BEGIN Document section
Undeniably, Ofcom is between a rock and a hard place:
• An admittance that, in 2006, Ofcom got its digital radio forecast and its sums badly wrong and, as a result, has already lost the Treasury millions of pounds in radio licence fees, would require humility (and humiliation)
• Not admitting that, in 2006, Ofcom got it wrong would necessitate it to now fix the Classic FM licence fee at the same low rate as in 2006, or even lower, denying the Treasury millions more in lost revenue between 2011 and 2018
• Increasing the cost of Classic FM’s licence fee would be a tacit admittance by Ofcom that its entire DAB ‘future of radio’ policy is simply not becoming reality and that FM spectrum will still remain “extremely valuable for broadcasters”.

In 2006, the low valuation of Classic FM’s licence fee was built upon a top-down bureaucratic strategy which insisted that the UK radio industry was ‘going digital’, whether or not consumers wanted to or not. Now, it is even more evident than it was then that consumers are not taking up DAB radio at a rate that will ever lead to ‘digital switchover’ (whatever that phrase might mean).

However, reading the Ofcom consultation document, it is also evident that the regulator remains wedded to its digital radio policy, however unrealistic:

“We consider that this [Digital Radio] Action Plan is relevant when considering future trends in the amount of digital listening since it represents an ambition on behalf of the industry and Government to increase the amount of digital listening in the next few years.”

In the real world, Classic FM’s owner understands precisely what the international delegations who met in St Petersburg also knew – FM will remain the dominant broadcast platform for radio. Only the UK government and Ofcom seem not to accept this reality, still trying to go their own merry way, while the rest of Europe has already acknowledged at this meeting that:

• The FM band is “extremely valuable for broadcasters”
• The FM band is “currently, and for the foreseeable future, the broadcasting system supporting the only viable business model for radio (free-to-air) in most European countries”
• “No universal switch-off date for analogue services in Band II can be considered.”

[thanks to Eivind Engberg]

5 thoughts on “Back to the future of radio – the FM band”

  1. it would appear that the purpose of DAB is to Create revenue and to control unlicenced broadcasters.
    the latter is something authority has failed to do since the begining of radio.

    Attempts to stifle offshore broadcasters failed miserably for 23 years, when ultimatly the might of the British and Dutch governments resorted to boarding the MV Ross Revenge and smashing the transmitters. Radio Caroline continues to broadcast, now via satellite.
END Document section
Problem to solve: Resume the piece on Ofcom's digital radio policy and the FM band, beginning immediately after its last sentence.
BEGIN Source material
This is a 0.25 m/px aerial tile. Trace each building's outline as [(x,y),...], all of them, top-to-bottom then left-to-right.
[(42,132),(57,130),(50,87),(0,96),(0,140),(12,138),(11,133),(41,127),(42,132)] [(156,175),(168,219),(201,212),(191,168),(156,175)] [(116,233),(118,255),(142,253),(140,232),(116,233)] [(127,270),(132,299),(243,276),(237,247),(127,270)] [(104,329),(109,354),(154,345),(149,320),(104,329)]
END Source material
Answer to the exercise:
    Unlicenced broadcasting on land has now reached a point where it can only be descibed as anarchy in many cities.
    The FM band (2) is heavily populated by a pleathora of unlicenced broadcasters playing out a variety of music genre.

    The broadcast platform is unimportant, content is what wins the day for the unlicenced operations. They are more in touch with thier audience thna the commercial stations, who have a very tight playlist, my local commercial AM station uses 1500 songs ( and claims to play the "Best Music from the 50's to Today" ) how boring and repeditive does that sound.

    I present the daily "Morning Mix" at Celtic Music Radio, we are on 1530kHz AM in Glasgow and we are attracting a useful audience both on the AM frequency and at DAB is far to expensive for us to concider. Our audience tune in because of our programming not because we are on a particular platform.

    There are several unlicenced stations through out the UK who choose AM as thier medium and are proving very popular in thier areas.
    In Ireland the Government closed all AM transitters down, now there are several unlicenced transmitters providing popular programming on AM with out any hassle from the authorities.

    Until owning an analouge radio is made illegal there will be listeners out there in vast numbers. they should not be desertedand FORCED to look elsewhere for thier radio entertainment.

  2. There's an interesting set of comments here in the Guardian about the quality of DAB receivers and reception. Overall they are very negative and from what I read the sets themselves do not last for many years.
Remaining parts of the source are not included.